There was an interesting article in last week's dining section of the New York Times that I had been planning to discuss before my internet connection went down. Written by Mark Bittman, and entitled "Fresh Start for the New Year? Let's Begin in the Kitchen", the article highlights the need for a well-stocked pantry and presents his list of "In" and "Out" pantry items ... meaning those that are must-haves and those that we might consider doing without or making ourselves.
Its certainly timely. With the economic crisis continuing to deepen, I suspect that more and more of us will be dining at home with greater frequency. I found the article quite thought provoking and, frankly, a bit controversial. While I agree with most of his suggestions - I'm going to have to take issue with a few of them.

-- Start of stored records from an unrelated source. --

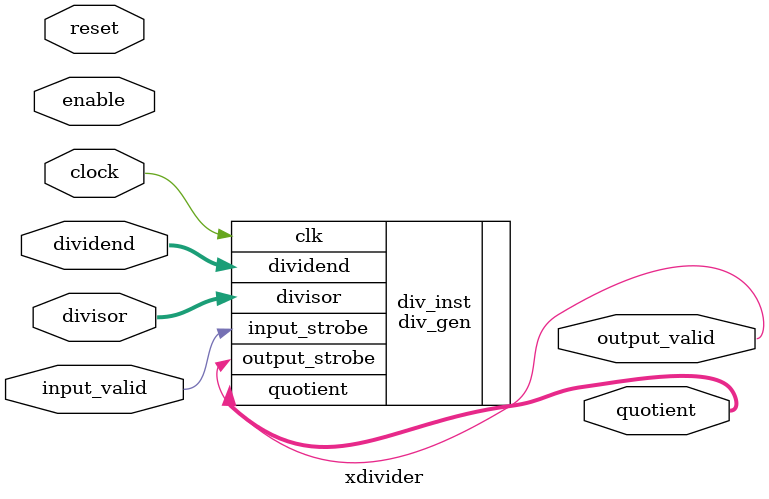
<source format=v>
/*
* xianjun.jiao@imec.be; putaoshu@msn.com
* DELAY: 36 cycles -- this is old parameter
* The new div_gen 5.x allow the valid signal, auto delay or manual delay config
*/
module xdivider (
    input clock,
    input reset,
    input enable,

    input signed [31:0] dividend,
    input signed [23:0] divisor,
    input input_valid,

    output signed [31:0] quotient,
    output output_valid
);

div_gen div_inst (
    .clk(clock),
    .dividend(dividend),
    .divisor(divisor),
    .input_strobe(input_valid),
    .output_strobe(output_valid),
    .quotient(quotient)
);

endmodule

</source>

Prepared bread crumbs for instance. According to Mark, they're OUT. Personally, I'm not so sure. Do I know how to make my own bread crumbs? Of course, I've done so many times. Am I going to forsake prepared bread crumbs completely? Nope. Sure, homemade anything is better than processed anything, but on the other hand ... we really don't eat much bread. I'd have to go buy a loaf in order to make the crumbs and that just seems silly. I do make exceptions when I have the need for whole wheat bread crumbs, as I did in this eggplant parm recipe, and make my own - but I like the convenience of knowing the pre-made crumbs are there at the ready in my baking cabinet. What about you?
Canned stock is another area where Mark and I differ. Again, I can and do make my own stock from time to time; but much like the bread crumbs, I like the ease of the canned variety. Heck, 90% of my recipes call for canned broth in some form or another. It would be nice to have the kind of time at my disposal to make large quantities of chicken or vegetable stock - the reality is I simply do not. The canned stock will continue to reside in my pantry, thank you very much.
I wholeheartedly agree with his urging of the use of real Parmesan cheese, rather than canned; and real lemons as opposed to bottled lemon juice. And he's spot on with his advice to cull your spice collection periodically. You can't create much in the way of culinary greatness if your spices have all the flavor of a pile of saw dust. January seems like the perfect time to give your pantry an update and the majority of his tips are well worth adopting.
When you've got a moment, click the link and take a gander at the article. I'd like to hear your thoughts. Do dried beans, canned stock, frozen pie crusts and "minute" rice have a place in your pantry? Or are you more likely to make your own stock and boil your own beans? Curious Diva wants to know.